Des PME qui se demandent, par l'ampleur donnée à cette affaire, par quels moyens, quels circuits, quels mécanismes on va réussir, une fois encore, à rendre plus opaque un écran de fumée. Des PME qui craignent que des arbitrages hâtifs ne conduisent à réduire des fonds destinés aux entreprises, aux PME indépendantes qui en ont, conjoncturellement, encore plus besoin pour financer leurs investissements. Dans cet esprit, avant d'avancer à marche forcée, de jouer de l'influence et de se prononcer sur un scénario plutôt qu'un autre, de valider dans la précipitation un taux de centralisation dont le décret n'est pas pour demain (mais devra être publié, au plus tard, le 30 septembre 2011), rappelons que l'Observatoire de l'épargne réglementée a fait paraître, fin juillet 2010, son premier rapport.

On y découvre que l'un des objectifs de l'observatoire est de mieux suivre les fonds du livret A et du LDD collectés depuis le 1er janvier 2009, par toutes les banques, dont les encours doivent être affectés aux PME. Et pourtant, cette institution reconnaît ne pas disposer de tous les éléments chiffrés, faute du retour de nombreux établissements bancaires. C'est un constat bien surprenant. On apprend aussi que, à fin 2009, les fonds restant au bilan des banques ont augmenté de 12,4 milliards d'euros. Durant la même période, les encours de prêts aux PME (n') ont progressé (que) de 6,4 milliards. Nous prenons acte de ce différentiel, sur fonds non centralisés, qui signifie tout simplement que des sommes importantes restent à affecter (ou n'ont pas été affectées) aux crédits des PME.

Dans ces conditions, les PME sont en droit d'exiger la transparence. Plus de transparence sur les remontées des banques et sur les raisons du différentiel. Quels sont les réseaux qui jouent le jeu et quels sont ceux qui s'en exonèrent ? Avec quelles conséquences ? Si les fonds restés dans les bilans des banques ont effectivement progressé, pourquoi un différentiel d'un tel niveau, alors que cette manne pourrait aider des TPE et des PME qui rencontrent toujours des difficultés pour obtenir des crédits ?
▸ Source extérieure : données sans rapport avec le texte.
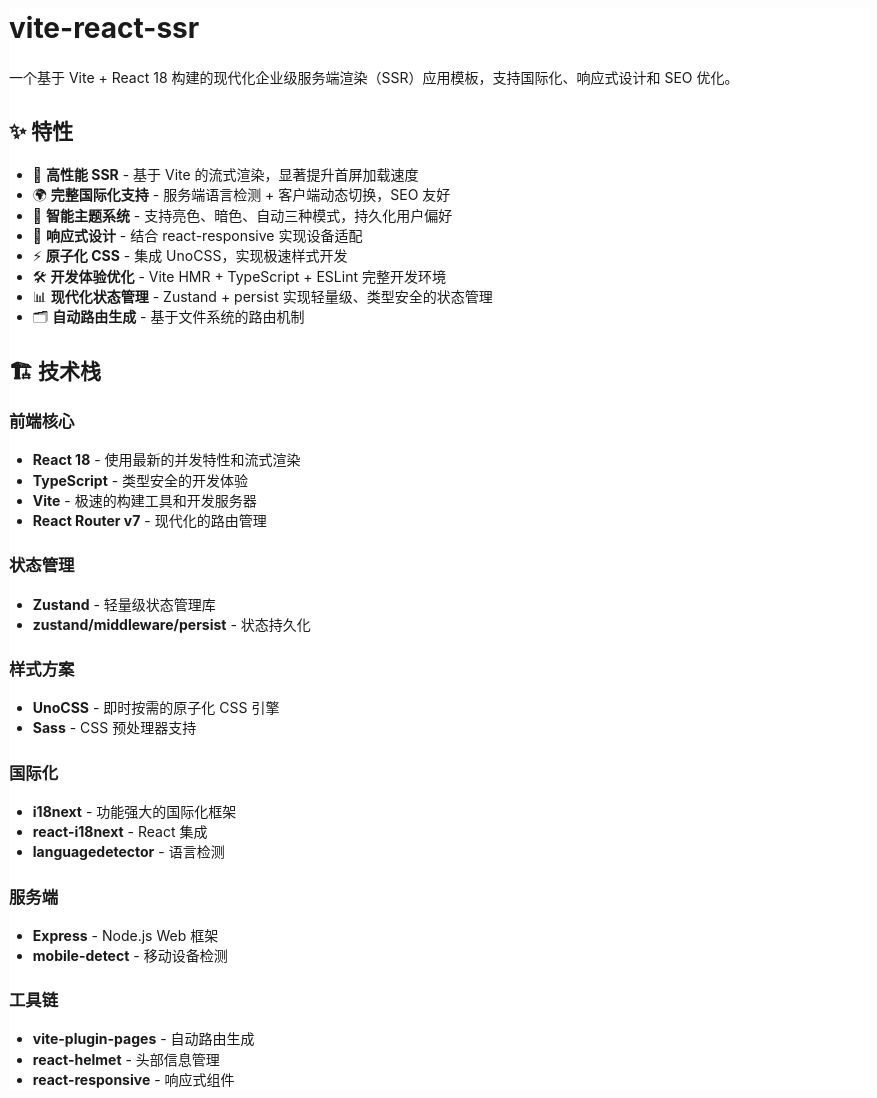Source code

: # vite-react-ssr

一个基于 Vite + React 18 构建的现代化企业级服务端渲染（SSR）应用模板，支持国际化、响应式设计和 SEO 优化。

## ✨ 特性

- 🚀 **高性能 SSR** - 基于 Vite 的流式渲染，显著提升首屏加载速度
- 🌍 **完整国际化支持** - 服务端语言检测 + 客户端动态切换，SEO 友好
- 🎨 **智能主题系统** - 支持亮色、暗色、自动三种模式，持久化用户偏好
- 📱 **响应式设计** - 结合 react-responsive 实现设备适配
- ⚡ **原子化 CSS** - 集成 UnoCSS，实现极速样式开发
- 🛠️ **开发体验优化** - Vite HMR + TypeScript + ESLint 完整开发环境
- 📊 **现代化状态管理** - Zustand + persist 实现轻量级、类型安全的状态管理
- 🗂️ **自动路由生成** - 基于文件系统的路由机制

## 🏗️ 技术栈

### 前端核心

- **React 18** - 使用最新的并发特性和流式渲染
- **TypeScript** - 类型安全的开发体验
- **Vite** - 极速的构建工具和开发服务器
- **React Router v7** - 现代化的路由管理

### 状态管理

- **Zustand** - 轻量级状态管理库
- **zustand/middleware/persist** - 状态持久化

### 样式方案

- **UnoCSS** - 即时按需的原子化 CSS 引擎
- **Sass** - CSS 预处理器支持

### 国际化

- **i18next** - 功能强大的国际化框架
- **react-i18next** - React 集成
- **languagedetector** - 语言检测

### 服务端

- **Express** - Node.js Web 框架
- **mobile-detect** - 移动设备检测

### 工具链

- **vite-plugin-pages** - 自动路由生成
- **react-helmet** - 头部信息管理
- **react-responsive** - 响应式组件
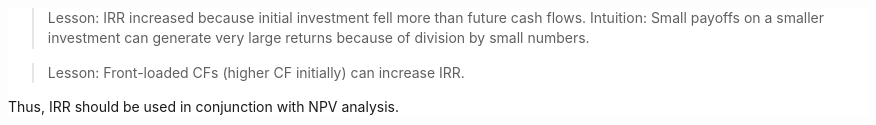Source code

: >Lesson: IRR increased because initial investment fell more than future cash flows. Intuition: Small payoffs on a smaller  investment can generate very large returns because of division by small numbers.

>Lesson: Front-loaded CFs (higher CF initially) can increase IRR.

Thus, IRR should be used in conjunction with NPV analysis.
Nous attendons, enfin, plus de transparence dans l'engagement de la Caisse des dépôts vis-à-vis des intérêts des PME. Qui peut contester, qui peut nier que la Caisse occupe une position incontournable dans le dispositif de l'épargne réglementée ? Elle en est la colonne vertébrale. À la fin 2009, elle centralise déjà 66,4 % de l'épargne du livret A et du LDD. L'augmentation du taux de centralisation de cette épargne, que la Caisse justifie par la volonté de développer sa politique de financement du logement social, aura-t-il pour conséquence d'augmenter ou de geler voire de réduire les ressources destinées aux PME ?

L'épargne des Français à travers le livret A est un bel édifice, multigénérationnel, dont la stabilité repose sur un équilibre subtil. Plus qu'un dispositif financier, c'est une tradition ! Une décision dans le choix du taux de centralisation qui engage l'avenir doit immanquablement prendre en considération la sécurité des épargnants, la rentabilité pour les opérateurs, mais aussi être le reflet d'un soutien durable et identifié aux PME comme au logement social. À défaut d'une telle harmonie, on rompra le pacte de solidarité. Balzac ne nous rappelle-t-il pas que le singe, ne pouvant réussir à sortir du violon des sons qui puissent le satisfaire, saisit l'instrument par le manche et le brisa.